A recent case in point at my company Accolade brought all this to mind.  A young woman from an English speaking country was transferred to the United States by her company.  This brilliant scientist found herself in the exciting yet daunting position of gaining a promotion but also having to move to a new culture.  Language was not an issue however changing cultures can still be quite difficult.  Her Health Assistant at Accolade had been helping her intermittently with understanding her health benefits and her health plan as this was totally foreign to her since her move to the US.  This stress was taken to a new level when she became ill and was admitted to the hospital.  In the hospital, the cultural challenges intensified.  She was told that she had to have a procedure and that without the procedure, treatment could not be initiated.  She then asked what the complication rate of the procedure was and was told that she would do fine, and that the complication rate was only 1 in 100.  As she was in a teaching hospital, the message was given by a doctor in training, a resident, and the doctors appeared to her to change on a daily basis.  She felt alone, frightened, and even in danger.  For a scientist used to working with quality parameters of 1 in 250,000, 1 in 100 seemed barbaric.  She interpreted this as meaning that since a doctor in training, who was not very well trained, was going to do this procedure they expected it to be much riskier than it had to be.  They also told her that she was too sick to be discharged from the hospital and that she either had to have the procedure or just get sicker.  She had no options.
 
She felt like a prisoner.  She felt as though there was no one on her side.  At that point her Accolade Health Assistant®, Kate, was the only person she could turn to.  The patient was speaking to Kate, who she was starting to trust, on a daily basis.  Kate, understood that she did not have all the expertise in that young woman’s cultural background that she needed so she turned to another Accolade employee, Mary, who is not usually on the front lines with people in need, but who came from the same region of the same country as this young woman.  Mary immediately coached Kate on communication norms that would help to build trust.
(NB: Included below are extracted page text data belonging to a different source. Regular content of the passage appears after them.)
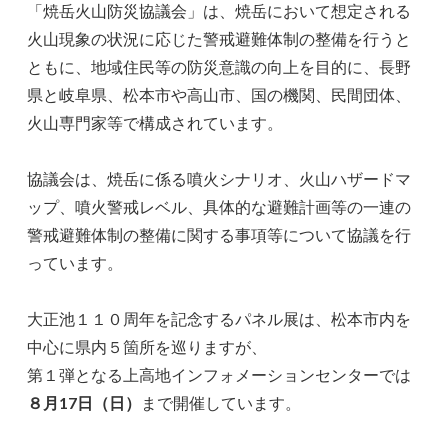
「焼岳火山防災協議会」は、焼岳において想定される
火山現象の状況に応じた警戒避難体制の整備を行うと
ともに、地域住民等の防災意識の向上を目的に、長野
県と岐阜県、松本市や高山市、国の機関、民間団体、
火山専門家等で構成されています。
協議会は、焼岳に係る噴火シナリオ、火山ハザードマ
ップ、噴火警戒レベル、具体的な避難計画等の一連の
警戒避難体制の整備に関する事項等について協議を行
っています。
大正池１１０周年を記念するパネル展は、松本市内を
中心に県内５箇所を巡りますが、
第１弾となる上高地インフォメーションセンターでは
８月17日（日）
まで開催しています。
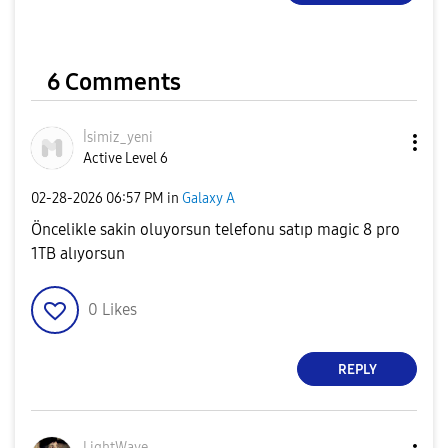
6 Comments
İsimiz_yeni
Active Level 6
‎02-28-2026
06:57 PM
in
Galaxy A
Öncelikle sakin oluyorsun telefonu satıp magic 8 pro
1TB alıyorsun
0
Likes
REPLY
LightWave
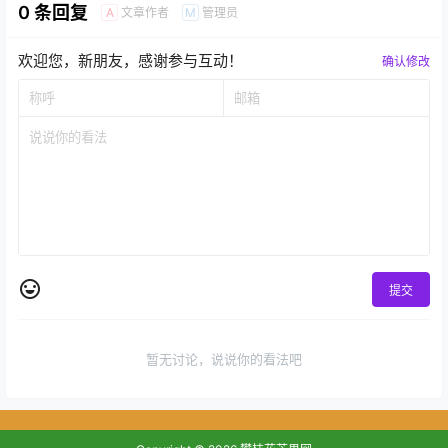
0 条回复
文章作者
管理员
A
M
欢迎您，新朋友，感谢参与互动！
确认修改
提交
暂无讨论，说说你的看法吧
Subsequent phone calls reflected that cultural intelligence in communication.  After a few calls, that trust bond was strengthened in order to help this young woman through her illness. Mary also began to talk with her on the phone creating more trust for the entire team at Accolade.
 
The end result was a patient who felt supported and empowered and who was able to subsequently be transferred to another hospital in order to have a fresh start in building trust with a new medical staff in order to move therapy forward.  It did turn out in the new hospital that the previous well known teaching hospital had been giving her medication in doses that was toxic to her liver.  That toxic effect was reversed and she started to improve. 


I think about all this and wonder if evidence based guidelines which are purely based on science, and not on culture or values, leave out a critical point.  I wonder if the push for productivity that forces doctors and nurses to spend less time finding out the values and cultures of the people in need sitting in front of them will ultimately lead to worse care.  I wonder if we can maintain and even improve our ability to effectively treat people in a way that values them as autonomous independent people when we seem to be pushing in the opposite direction, even with the best of intentions to try to build a more sustainable system from a cost perspective.  Ultimately, medicine is personal with one person touching another in a way that is intimate, honorable, and respectful of all that the person in need is as a fellow human being.  We should accept nothing less as health professionals or as patients.